The 35-block area NoMa encompasses is one of the fastest-growing neighborhoods in the country and is known for its cultural attractions, according to the NoMa Business Improvement District, which is funded primarily through a special assessment on property owners within its 35-block area.
This fee generates revenues that support the BID’s activities, such as planning, economic development, sustainability initiatives and efforts to create a vibrant neighborhood.
Leinberger also cited The Wharf, a mixed-use, urban entertainment district near NoMa on the Potomac River’s Washington Channel, as a successful use of public-private financing, which included $198 million in TIF bonds to pay for public infrastructure.

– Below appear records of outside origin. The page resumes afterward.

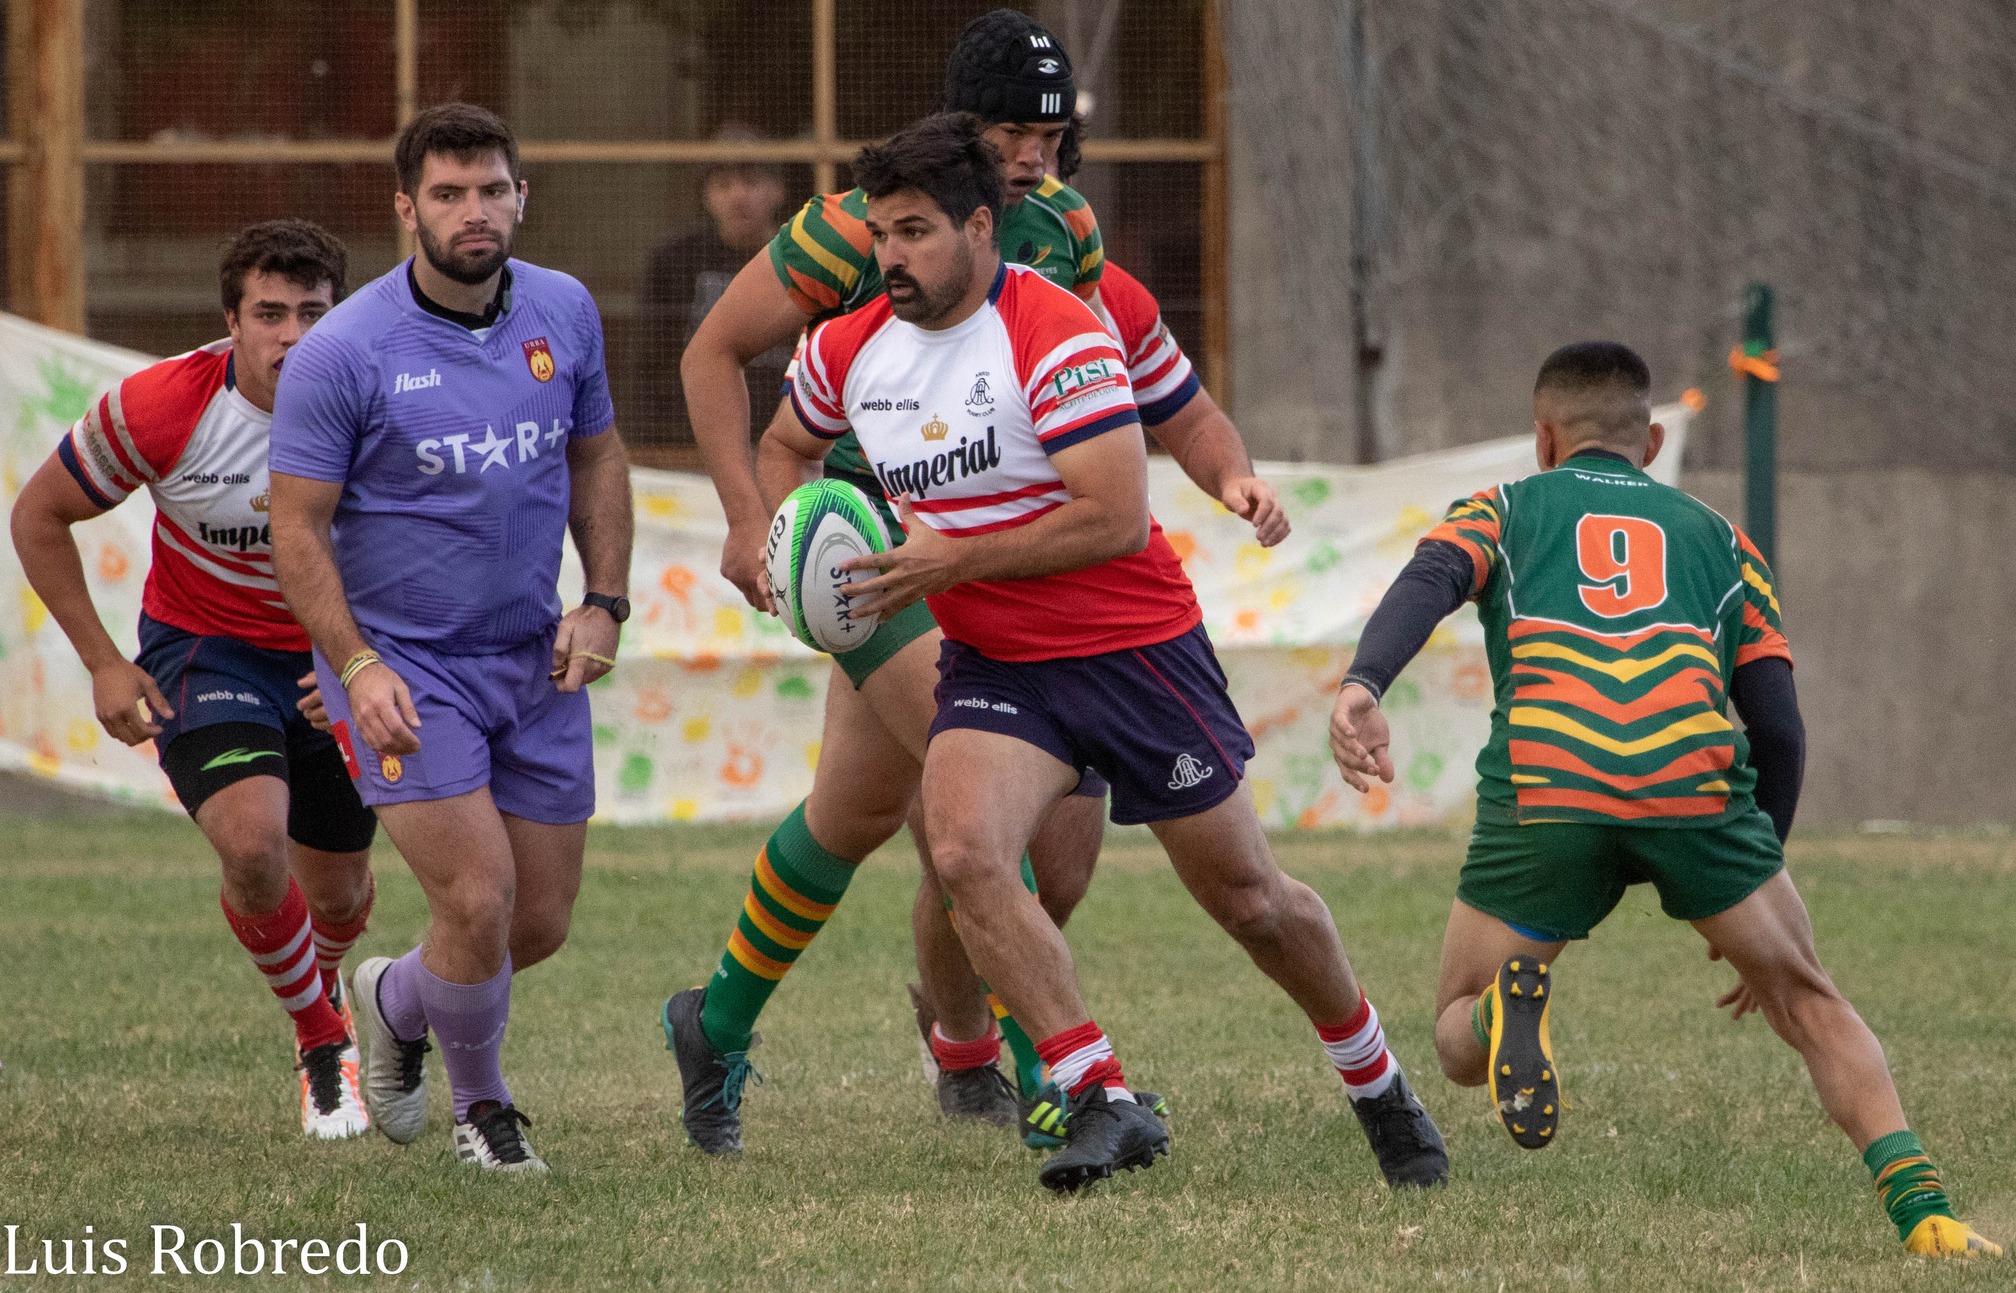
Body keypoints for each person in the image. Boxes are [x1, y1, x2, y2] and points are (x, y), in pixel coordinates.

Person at [702, 113, 1447, 1193]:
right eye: (878, 235)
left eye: (914, 232)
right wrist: (792, 537)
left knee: (1251, 903)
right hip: (997, 666)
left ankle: (1376, 1081)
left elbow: (1111, 516)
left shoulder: (1055, 332)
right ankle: (1096, 1094)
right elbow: (783, 441)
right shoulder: (850, 347)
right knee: (964, 856)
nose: (890, 258)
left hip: (1130, 651)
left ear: (975, 225)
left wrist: (945, 562)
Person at [1327, 341, 2002, 1257]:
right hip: (1694, 788)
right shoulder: (1724, 540)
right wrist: (1759, 874)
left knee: (1454, 1031)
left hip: (1550, 783)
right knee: (1809, 1001)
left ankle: (1501, 1012)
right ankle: (1927, 1216)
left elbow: (1430, 578)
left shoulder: (1504, 507)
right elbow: (1780, 727)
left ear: (1542, 439)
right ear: (1649, 440)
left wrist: (1366, 682)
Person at [268, 103, 634, 1174]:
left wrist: (602, 599)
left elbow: (597, 459)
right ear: (405, 210)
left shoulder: (563, 311)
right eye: (446, 194)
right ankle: (487, 1111)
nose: (472, 212)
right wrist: (355, 665)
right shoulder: (343, 352)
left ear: (521, 196)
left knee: (535, 925)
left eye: (490, 190)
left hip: (533, 652)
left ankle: (392, 994)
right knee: (476, 898)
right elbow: (296, 528)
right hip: (402, 666)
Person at [10, 220, 378, 1141]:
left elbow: (429, 550)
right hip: (205, 649)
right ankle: (322, 1042)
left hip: (337, 657)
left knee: (342, 897)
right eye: (269, 314)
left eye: (312, 313)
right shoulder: (162, 404)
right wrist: (103, 660)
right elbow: (39, 515)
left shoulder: (386, 403)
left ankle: (318, 980)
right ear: (231, 320)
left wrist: (358, 663)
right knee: (254, 848)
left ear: (342, 318)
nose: (292, 336)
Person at [638, 125, 794, 442]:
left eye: (751, 182)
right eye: (723, 185)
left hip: (789, 436)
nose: (739, 195)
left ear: (778, 190)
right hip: (692, 437)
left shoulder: (804, 254)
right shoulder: (675, 259)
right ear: (706, 196)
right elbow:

Its total value is now $3.6 billion, according to published reports. The 3.5-million-square-foot, mile-long stretch has restaurants, shops, residences that include affordable and workforce housing, the Anthem concert venue, public waterfront parks, 80 restaurants and four hotels, all of which are accessible via public transit.
“It was considered highly risky,” he said of the project. “But it has turned out to be quite successful,” so successful that the bonds were paid off 15 years ahead of the maturity date. It is now generating more than $50 million annually in tax revenue that goes directly into the District’s general fund due to strong leasing and high property values.”
“Think of it, that’s an additional $50 million per year of free cash flow coming out of The Wharf for evermore,” he concluded.